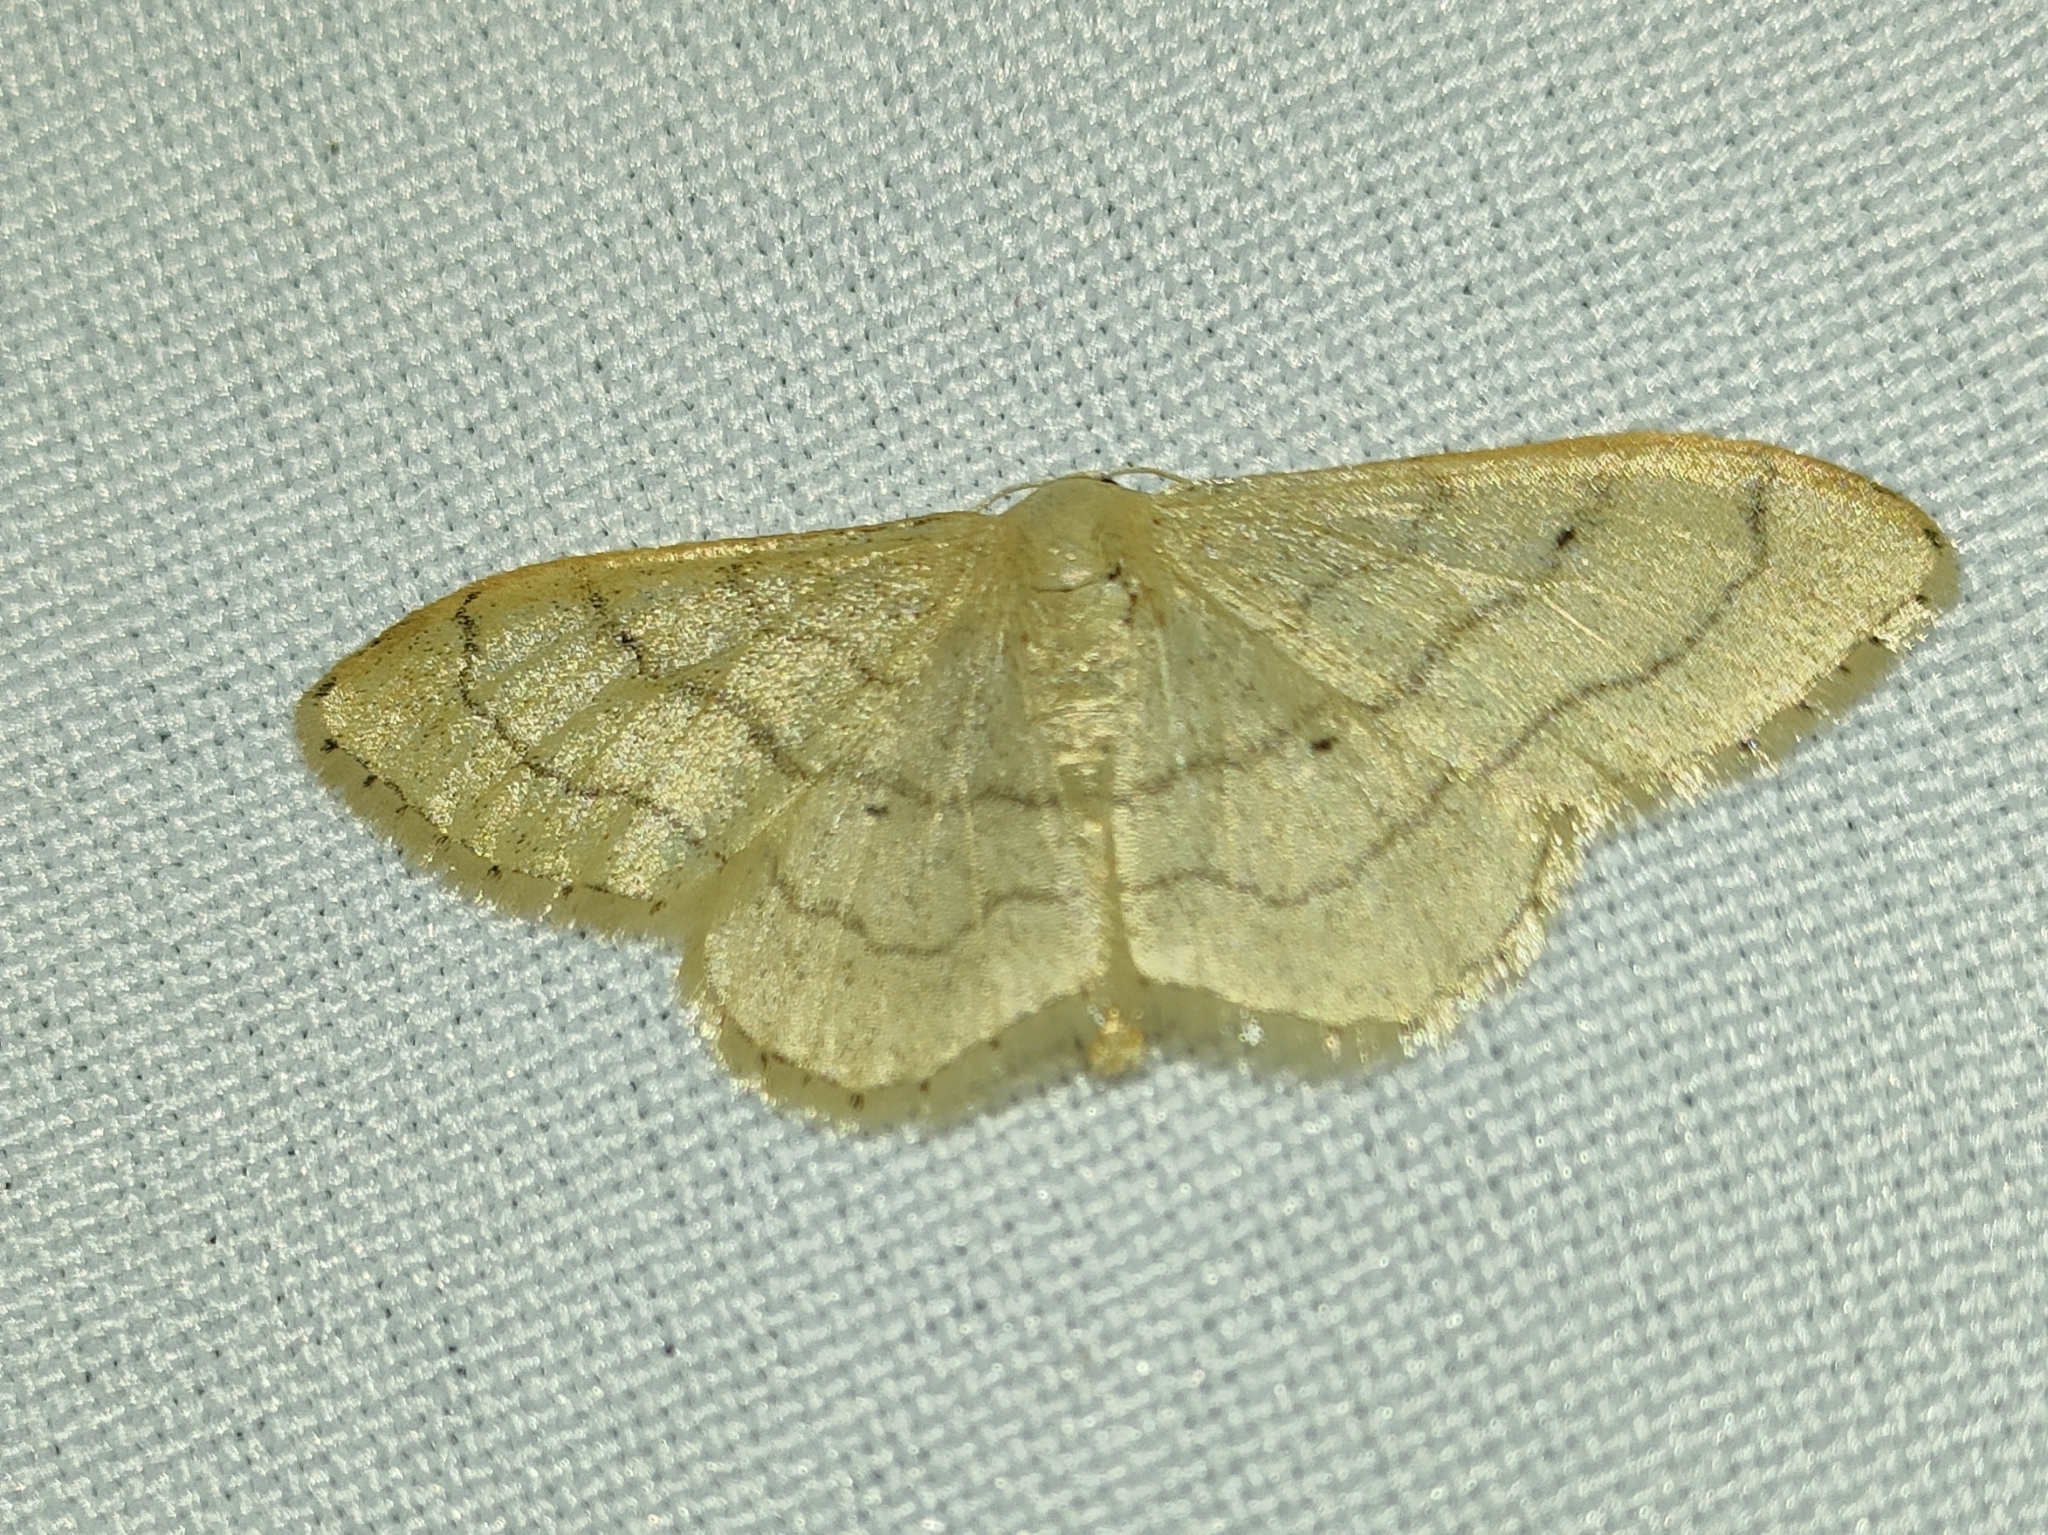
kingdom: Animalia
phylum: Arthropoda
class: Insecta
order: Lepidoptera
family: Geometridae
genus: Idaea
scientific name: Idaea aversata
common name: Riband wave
==
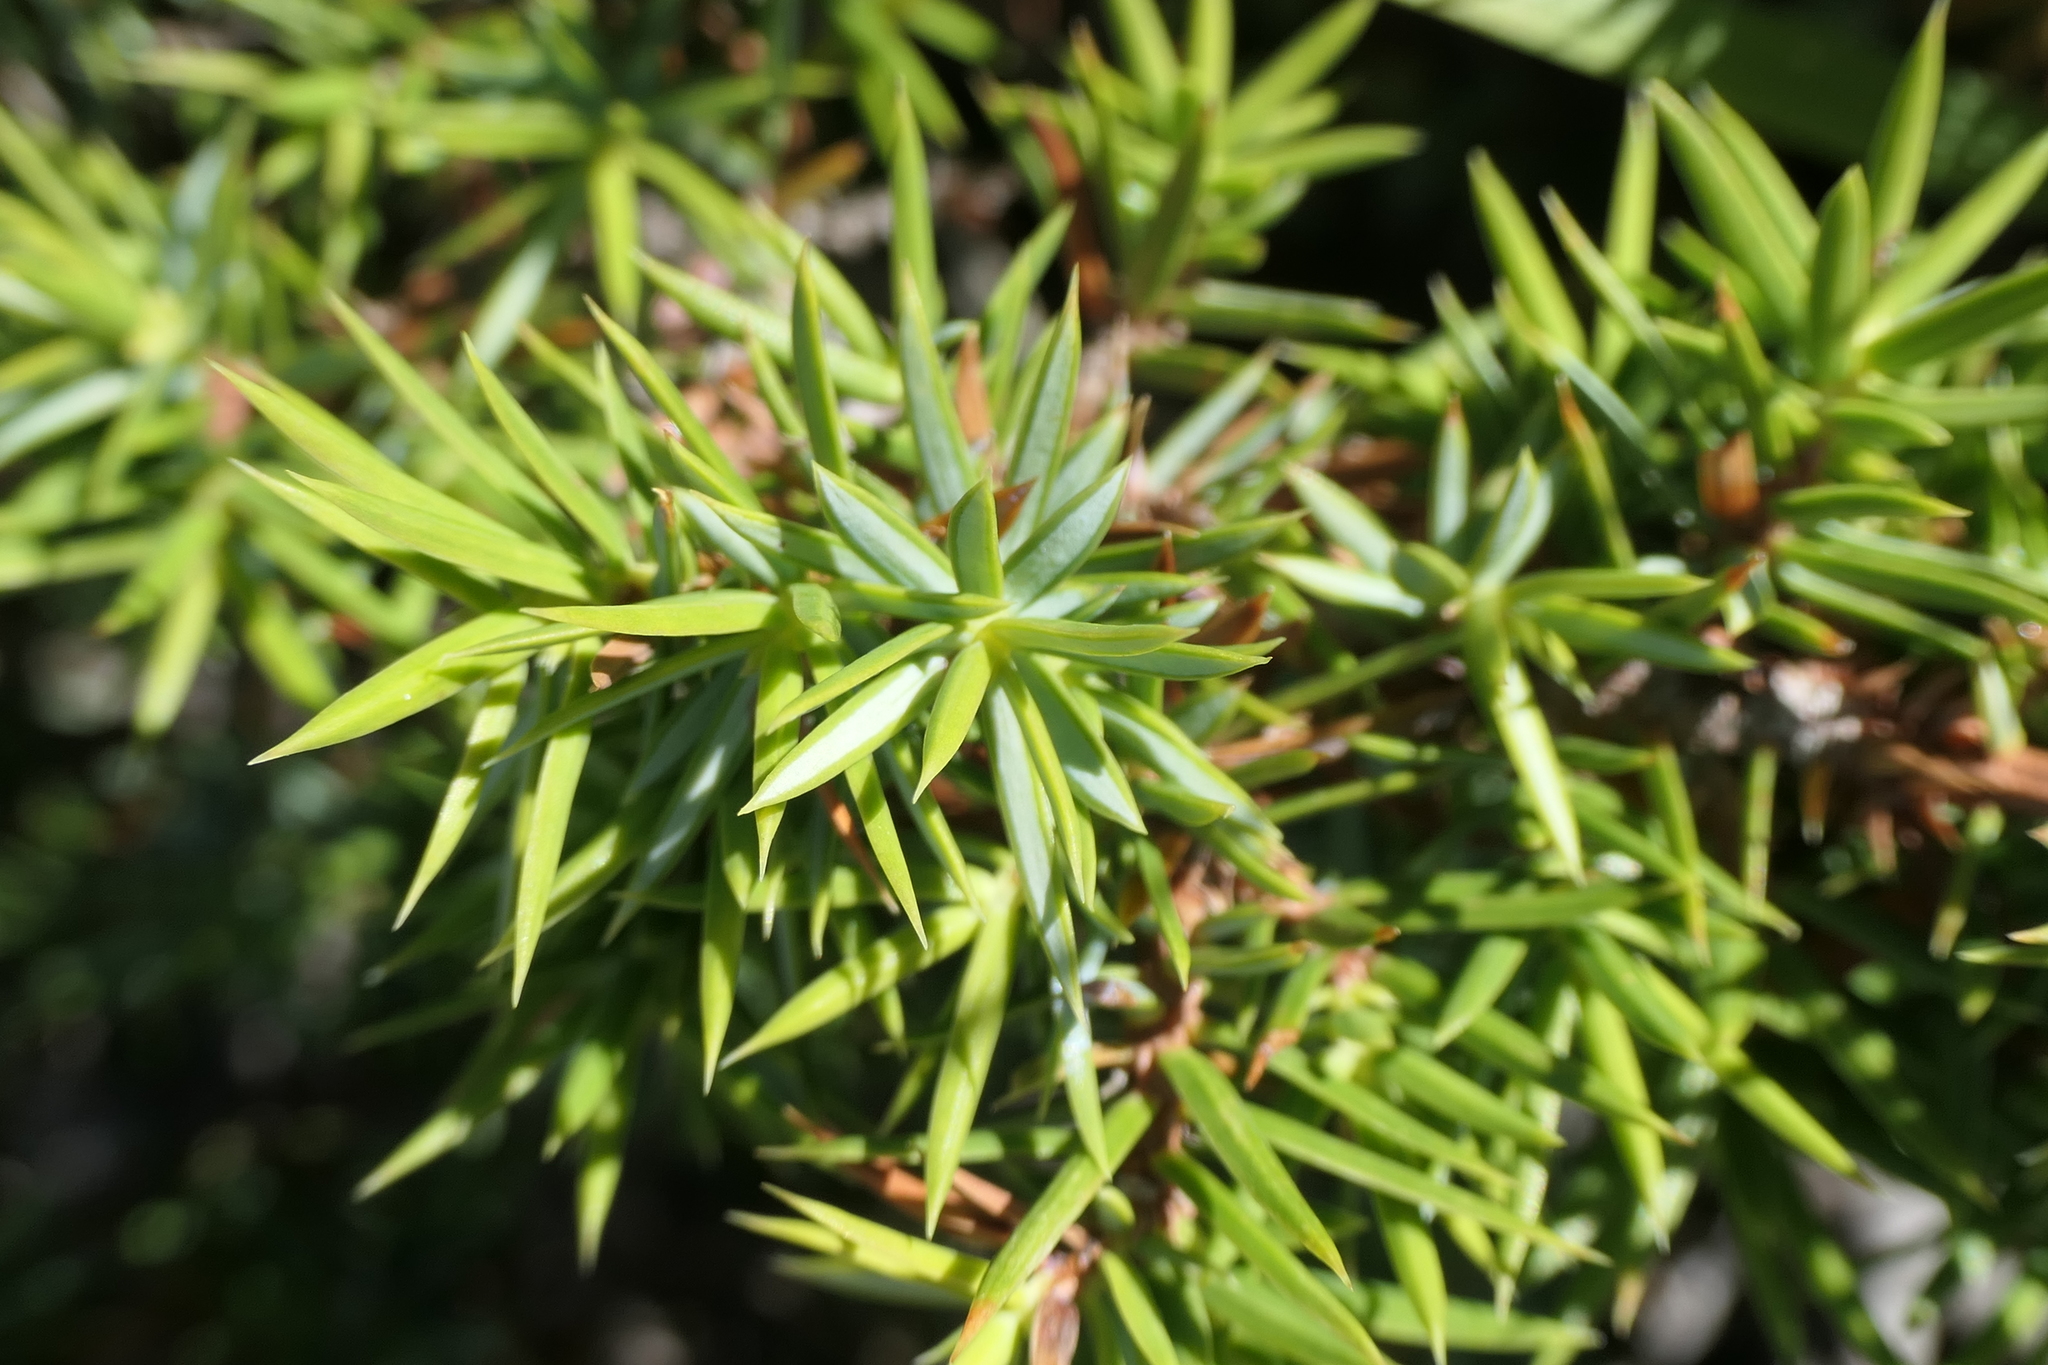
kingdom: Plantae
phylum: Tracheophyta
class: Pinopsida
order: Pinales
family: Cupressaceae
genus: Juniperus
--
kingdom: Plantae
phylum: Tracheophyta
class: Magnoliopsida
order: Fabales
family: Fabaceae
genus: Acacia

Problem -> Copy out everything from the line containing "kingdom: Animalia" down to the line containing "scientific name: Idaea aversata", swapping "phylum" for "division" and leaving all else unchanged.

Answer to this exercise ->
kingdom: Animalia
division: Arthropoda
class: Insecta
order: Lepidoptera
family: Geometridae
genus: Idaea
scientific name: Idaea aversata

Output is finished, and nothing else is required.